Er unterstützte einen Vorschlag aus der FDP, von den Paaren eine stärkere zeitliche Angleichung ihrer Elternmonate zu verlangen. Wenn das nicht geschieht, solle nur ein Partner Elterngeld erhalten. Darüber hinaus habe Paus auch "im Bereich der zahlreichen Förderprogramme noch ein gewisses Einsparpotenzial", sagte Vogel.
"Beste der schlechten Varianten"
Paus wies Vogels Vorstoß ebenfalls bei Anne Will zurück. "Wenn das mit der Partnerschaftlichkeit funktioniert, dann ist das keine Kürzung", sagte sie. "Deswegen kann ich das auch nicht vorschlagen." Alternative Sparmöglichkeiten sieht sie nur in Kürzungen beim Unterhaltsvorschuss für allein lebende Frauen, deren Partner ihrer Zahlungspflicht nicht nachkommen, und beim Kinderzuschlag. Beides will sie nicht, wie Paus deutlich machte.
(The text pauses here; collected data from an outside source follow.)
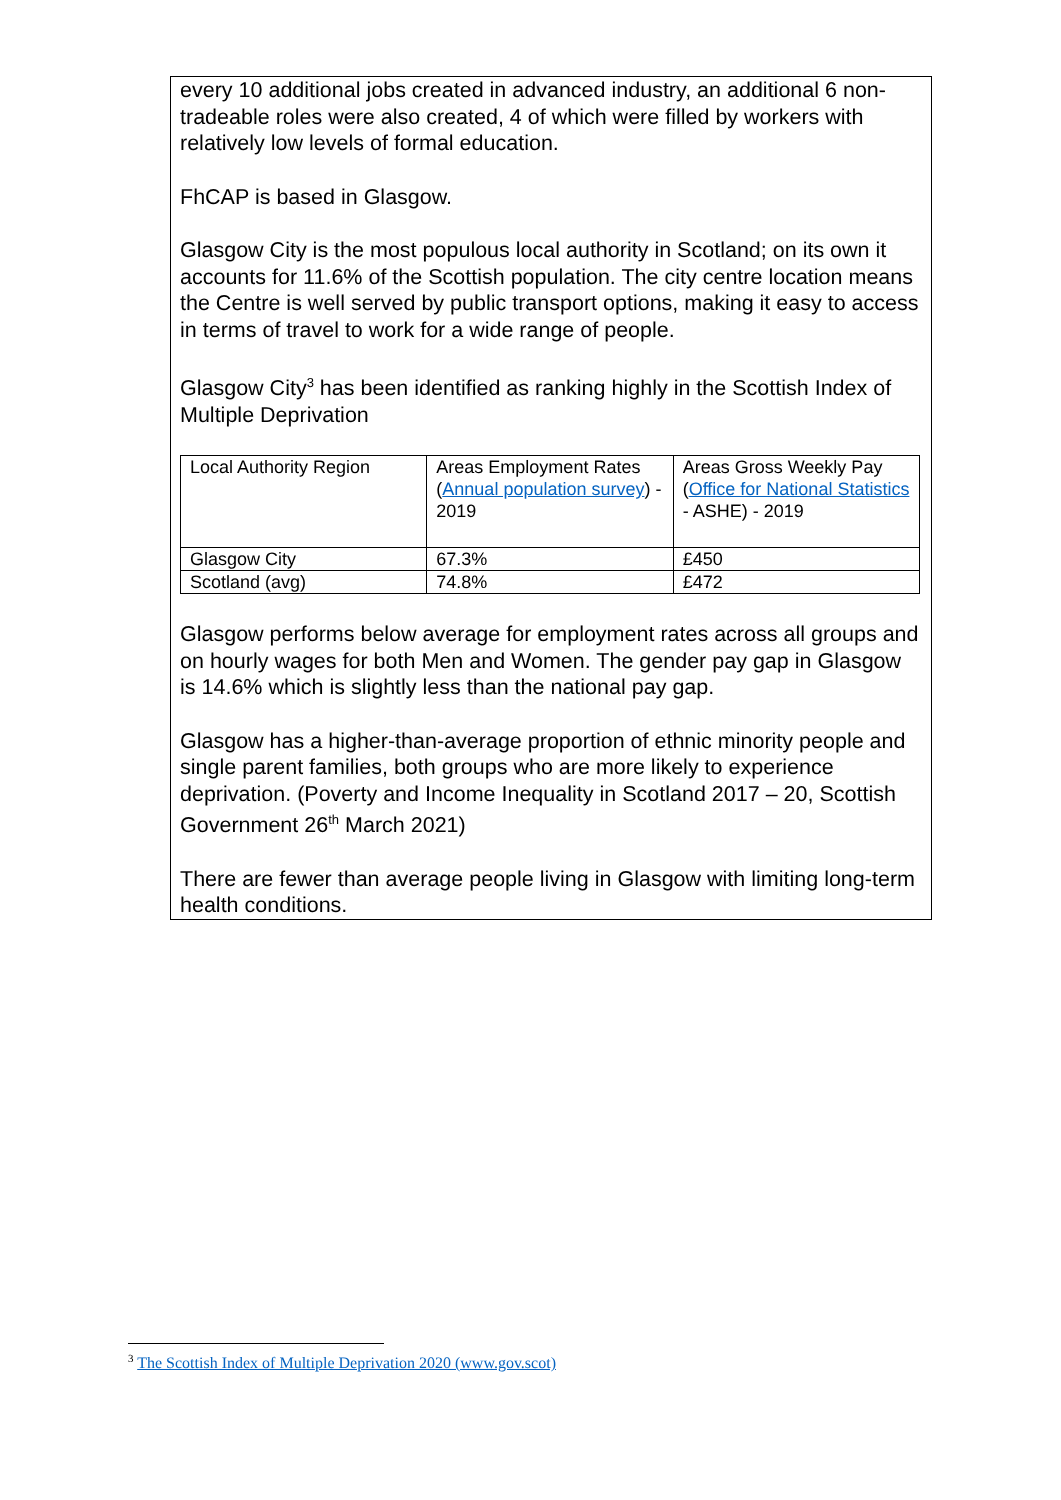every 10 additional jobs created in advanced industry, an additional 6 non-tradeable roles were also created, 4 of which were filled by workers with relatively low levels of formal education.
FhCAP is based in Glasgow.
Glasgow City is the most populous local authority in Scotland; on its own it accounts for 11.6% of the Scottish population. The city centre location means the Centre is well served by public transport options, making it easy to access in terms of travel to work for a wide range of people.
Glasgow City<sup>3</sup> has been identified as ranking highly in the Scottish Index of Multiple Deprivation
| Local Authority Region | Areas Employment Rates ( Annual population survey ) - 2019 | Areas Gross Weekly Pay ( Office for National Statistics - ASHE) - 2019 |
| Glasgow City | 67.3% | £450 |
| Scotland (avg) | 74.8% | £472 |
Glasgow performs below average for employment rates across all groups and on hourly wages for both Men and Women. The gender pay gap in Glasgow is 14.6% which is slightly less than the national pay gap.
Glasgow has a higher-than-average proportion of ethnic minority people and single parent families, both groups who are more likely to experience deprivation. (Poverty and Income Inequality in Scotland 2017 – 20, Scottish Government 26<sup>th</sup> March 2021)
There are fewer than average people living in Glasgow with limiting long-term health conditions.
<sup>3</sup> The Scottish Index of Multiple Deprivation 2020 (www.gov.scot)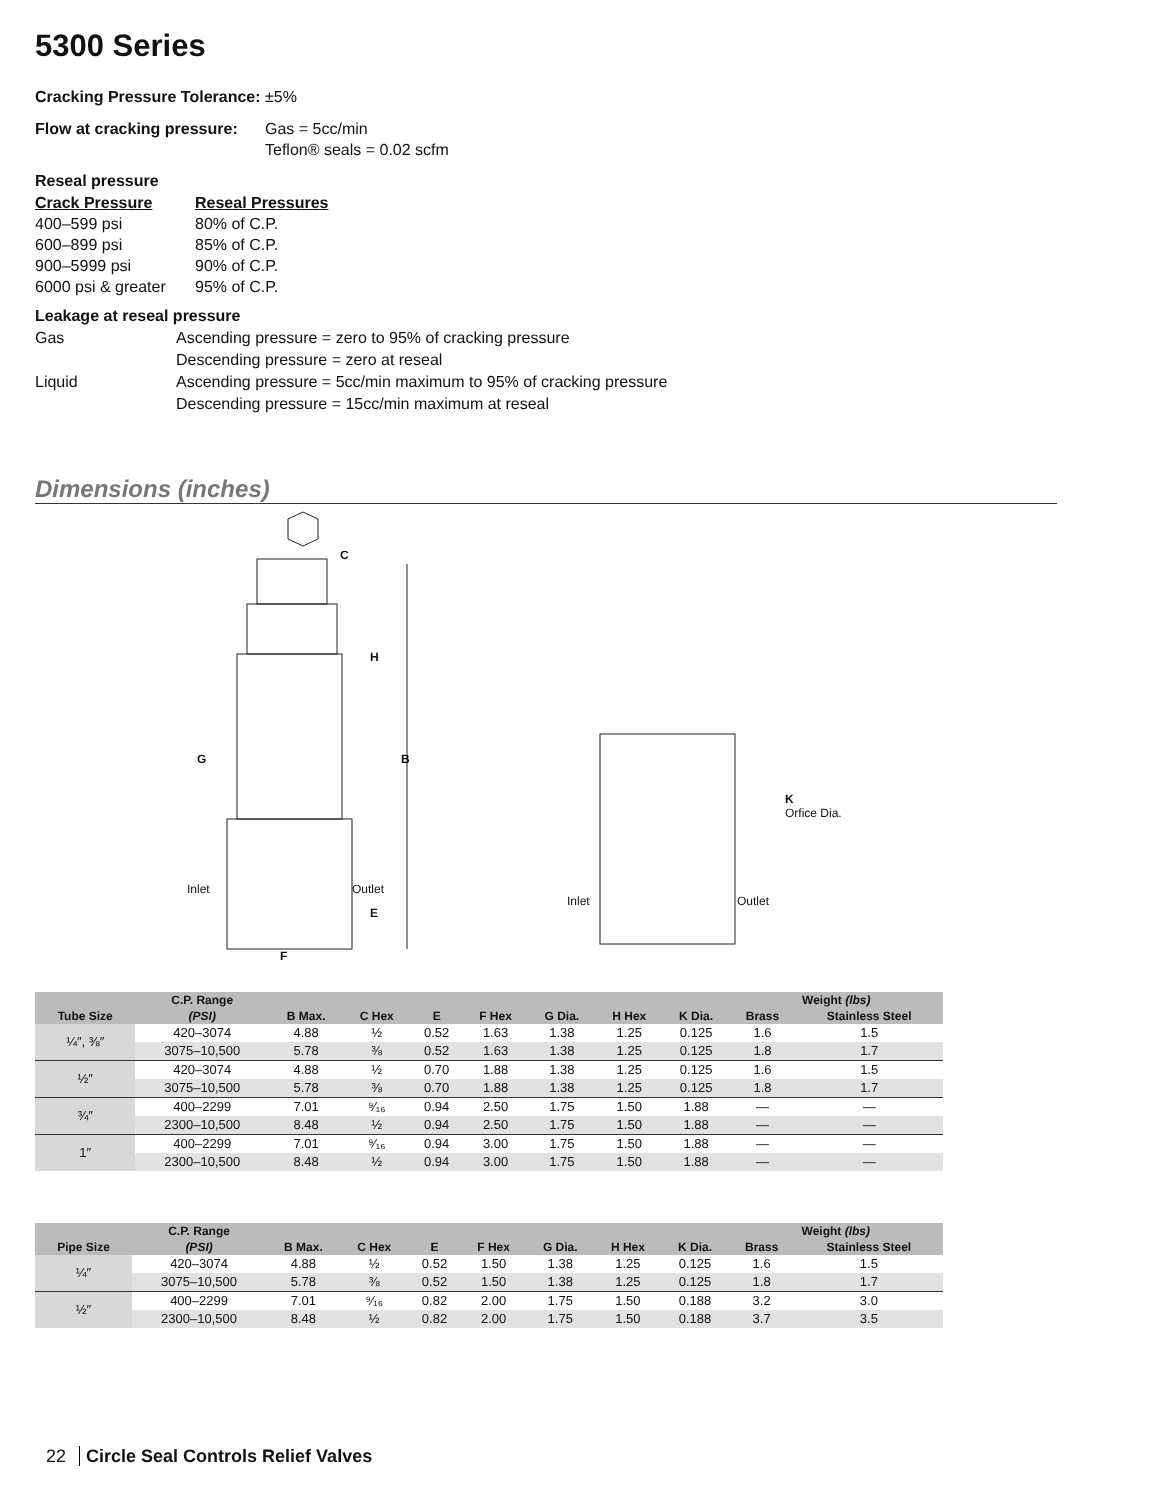5300 Series
Cracking Pressure Tolerance: ±5%
Flow at cracking pressure:
Gas = 5cc/min
Teflon® seals = 0.02 scfm
Reseal pressure
Crack Pressure
400–599 psi
600–899 psi
900–5999 psi
6000 psi & greater
Reseal Pressures
80% of C.P.
85% of C.P.
90% of C.P.
95% of C.P.
Leakage at reseal pressure
Gas
Liquid
Ascending pressure = zero to 95% of cracking pressure
Descending pressure = zero at reseal
Ascending pressure = 5cc/min maximum to 95% of cracking pressure
Descending pressure = 15cc/min maximum at reseal
Dimensions (inches)
C
H
G B
Inlet Outlet
E
F
K
Orfice Dia.
Inlet Outlet
| Tube Size | C.P. Range | B Max. | C Hex | E | F Hex | G Dia. | H Hex | K Dia. | Weight (lbs) | |
| --- | --- | --- | --- | --- | --- | --- | --- | --- | --- | --- |
| | (PSI) | | | | | | | | Brass | Stainless Steel |
| ¼″, ⅜″ | 420–3074 | 4.88 | ½ | 0.52 | 1.63 | 1.38 | 1.25 | 0.125 | 1.6 | 1.5 |
| | 3075–10,500 | 5.78 | ⅜ | 0.52 | 1.63 | 1.38 | 1.25 | 0.125 | 1.8 | 1.7 |
| ½″ | 420–3074 | 4.88 | ½ | 0.70 | 1.88 | 1.38 | 1.25 | 0.125 | 1.6 | 1.5 |
| | 3075–10,500 | 5.78 | ⅜ | 0.70 | 1.88 | 1.38 | 1.25 | 0.125 | 1.8 | 1.7 |
| ¾″ | 400–2299 | 7.01 | ⁹⁄₁₆ | 0.94 | 2.50 | 1.75 | 1.50 | 1.88 | — | — |
| | 2300–10,500 | 8.48 | ½ | 0.94 | 2.50 | 1.75 | 1.50 | 1.88 | — | — |
| 1″ | 400–2299 | 7.01 | ⁹⁄₁₆ | 0.94 | 3.00 | 1.75 | 1.50 | 1.88 | — | — |
| | 2300–10,500 | 8.48 | ½ | 0.94 | 3.00 | 1.75 | 1.50 | 1.88 | — | — |
| Pipe Size | C.P. Range | B Max. | C Hex | E | F Hex | G Dia. | H Hex | K Dia. | Weight (lbs) | |
| --- | --- | --- | --- | --- | --- | --- | --- | --- | --- | --- |
| | (PSI) | | | | | | | | Brass | Stainless Steel |
| ¼″ | 420–3074 | 4.88 | ½ | 0.52 | 1.50 | 1.38 | 1.25 | 0.125 | 1.6 | 1.5 |
| | 3075–10,500 | 5.78 | ⅜ | 0.52 | 1.50 | 1.38 | 1.25 | 0.125 | 1.8 | 1.7 |
| ½″ | 400–2299 | 7.01 | ⁹⁄₁₆ | 0.82 | 2.00 | 1.75 | 1.50 | 0.188 | 3.2 | 3.0 |
| | 2300–10,500 | 8.48 | ½ | 0.82 | 2.00 | 1.75 | 1.50 | 0.188 | 3.7 | 3.5 |
22 Circle Seal Controls Relief Valves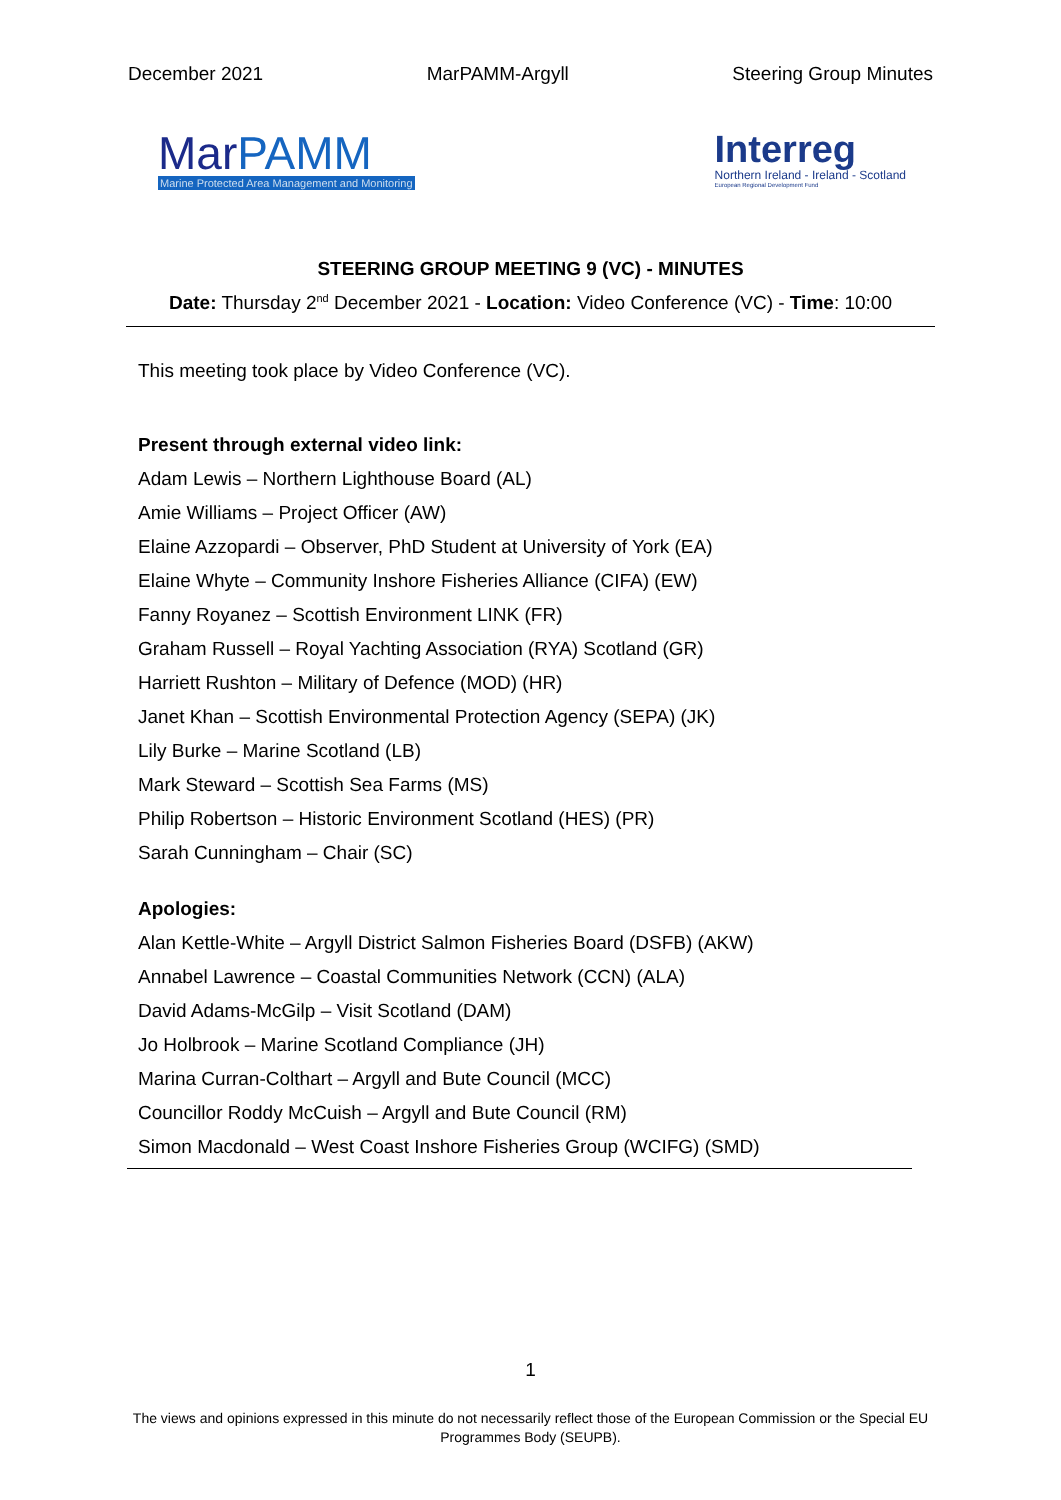December 2021 MarPAMM-Argyll Steering Group Minutes
MarPAMM
Marine Protected Area Management and Monitoring
Interreg
Northern Ireland - Ireland - Scotland
European Regional Development Fund
STEERING GROUP MEETING 9 (VC) - MINUTES
Date: Thursday 2<sup>nd</sup> December 2021 - Location: Video Conference (VC) - Time: 10:00
This meeting took place by Video Conference (VC).
Present through external video link:
Adam Lewis – Northern Lighthouse Board (AL)
Amie Williams – Project Officer (AW)
Elaine Azzopardi – Observer, PhD Student at University of York (EA)
Elaine Whyte – Community Inshore Fisheries Alliance (CIFA) (EW)
Fanny Royanez – Scottish Environment LINK (FR)
Graham Russell – Royal Yachting Association (RYA) Scotland (GR)
Harriett Rushton – Military of Defence (MOD) (HR)
Janet Khan – Scottish Environmental Protection Agency (SEPA) (JK)
Lily Burke – Marine Scotland (LB)
Mark Steward – Scottish Sea Farms (MS)
Philip Robertson – Historic Environment Scotland (HES) (PR)
Sarah Cunningham – Chair (SC)
Apologies:
Alan Kettle-White – Argyll District Salmon Fisheries Board (DSFB) (AKW)
Annabel Lawrence – Coastal Communities Network (CCN) (ALA)
David Adams-McGilp – Visit Scotland (DAM)
Jo Holbrook – Marine Scotland Compliance (JH)
Marina Curran-Colthart – Argyll and Bute Council (MCC)
Councillor Roddy McCuish – Argyll and Bute Council (RM)
Simon Macdonald – West Coast Inshore Fisheries Group (WCIFG) (SMD)
1
The views and opinions expressed in this minute do not necessarily reflect those of the European Commission or the Special EU Programmes Body (SEUPB).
Auch bei anderen Programmen kürze sie bereits, deshalb werde es etwa weniger Möglichkeiten für Freiwilligendienste geben. "Ich bin offen für bessere Vorschläge - aber ich habe mir das angeschaut und bin unter all diesen schlechten Varianten zu der aus meiner Sicht besten Variante gekommen", erklärte Paus mit Blick auf die Streichung des Elterngelds für Paare mit höheren Einkommen. "So werde ich das jetzt auch einbringen."